QwQ-32B-preview had a 32,000-token context window. According to the model card for QwQ-32B, its context length has been expanded to 131,072 tokens, which is similar to other reasoning models such as Claude 3.7 Sonnet and Gemini 2.0 Flash Thinking.

On math and coding benchmarks, QwQ-32B nearly matches the performance of DeepSeek-R1-671B while beating o1-mini and distilled versions of R1 (though it underperforms o1, o3-mini, Claude 3.7 Sonnet, and Grok-3, which are not included in the chart published by the Qwen Team).

QwQ-32B’s training recipe

QwQ-32B is based on Qwen-2.5-32B, the Qwen Team’s frontier general-purpose large language model (LLM). The team trained the base mode with reinforcement learning (RL) on with “outcome-based rewards.” This means the model was left to reason by itself and produce a result. The result was then checked with a verifier such as a code interpreter or a math solver. The model then reviews and reformulates its response until it gets the right answer.

This stage of the training was limited to math and coding tasks. This is the same approach used in DeepSeek-R1-Zero, which discarded the conventional approach of using reward models that not only the result but also the reasoning process.
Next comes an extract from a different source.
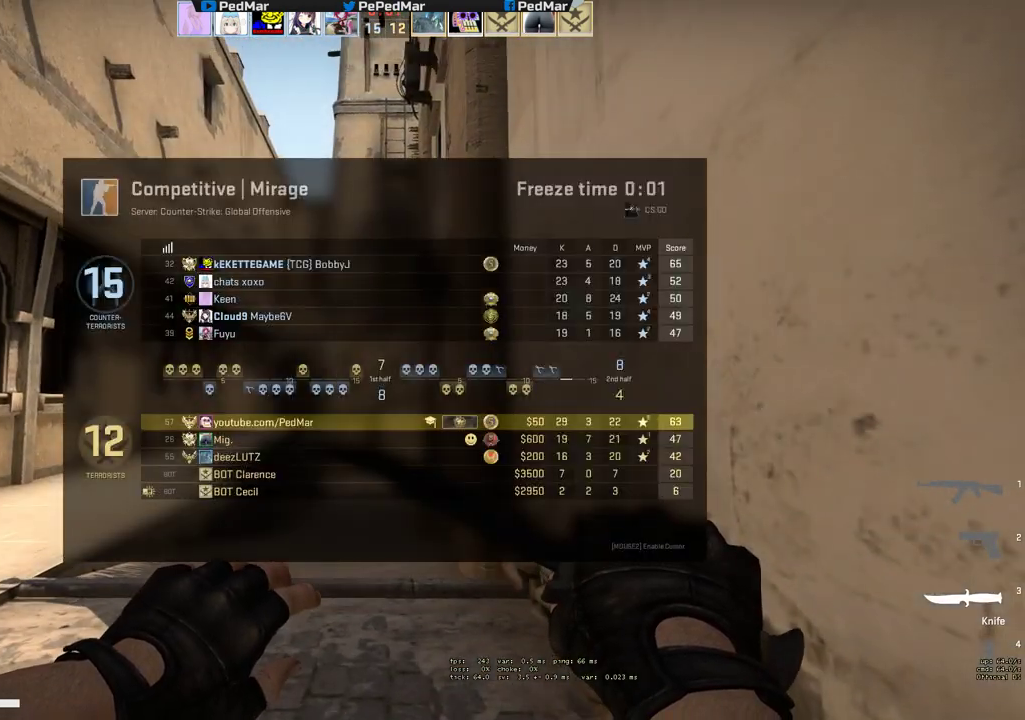
{"keys": ["a", "tab", "w"], "mouse": []}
This is a counterintuitive approach because in reasoning tasks, rewards are “sparse,” which means the model can try countless ways to approach a problem and very few of them result in the right answer. Traditionally, the model required human-designed examples to learn the correct reasoning paths. However, given the strong knowledge that today’s models obtain through pre-training, the pure RL approach works. The model is able to use its internal knowledge to correct its reasoning and find the right solution. And with the reward signal from the verifier, the model gradually converges not only on the correct solution but also on the optimal reasoning path.

According to the company’s blog, they have “integrated agent-related capabilities into the reasoning model, enabling it to think critically while utilizing tools and adapting its reasoning based on environmental feedback.”

One of the interesting aspects of QwQ-32B is the two-stage RL training. After the first training stage, they performed another stage of RL for general capabilities. In this stage, the model was trained with general reward models and rule-based verifiers that had more manual engineering involved.

“We find that this stage of RL training with a small amount of steps can increase the performance of other general capabilities, such as instruction following, alignment with human preference, and agent performance, without significant performance drop in math and coding,” the researchers write. This is evident in the model’s performance on benchmarks such as LiveBench and IFEval.

This is important because it is a scalable process, enabling the model to learn reasoning mostly on its own and requiring very little human guidance to improve its performance and align its output with human preferences.

How to access QwQ-32B

Unlike OpenAI o1 and o3, QwQ-32B is an open model, which means you can download it and run it on your own servers. It is available on Hugging Face and ModelScope (the Chinese equivalent of Hugging Face). It has also been released under the Apache 2.0 license, which means it can be used for commercial purposes. (It is worth noting that Qwen has not released the source code and data used to train the model, which effectively doesn’t make it a fully open source model.)

There is a hosted version of QwQ-32B on Hugging Face Spaces, where you can run experiments and test the model’s reasoning abilities. You can also access the model on Qwen Chat, the ChatGPT equivalent for Qwen models. (Be careful about typing in sensitive information in hosted versions of the model.)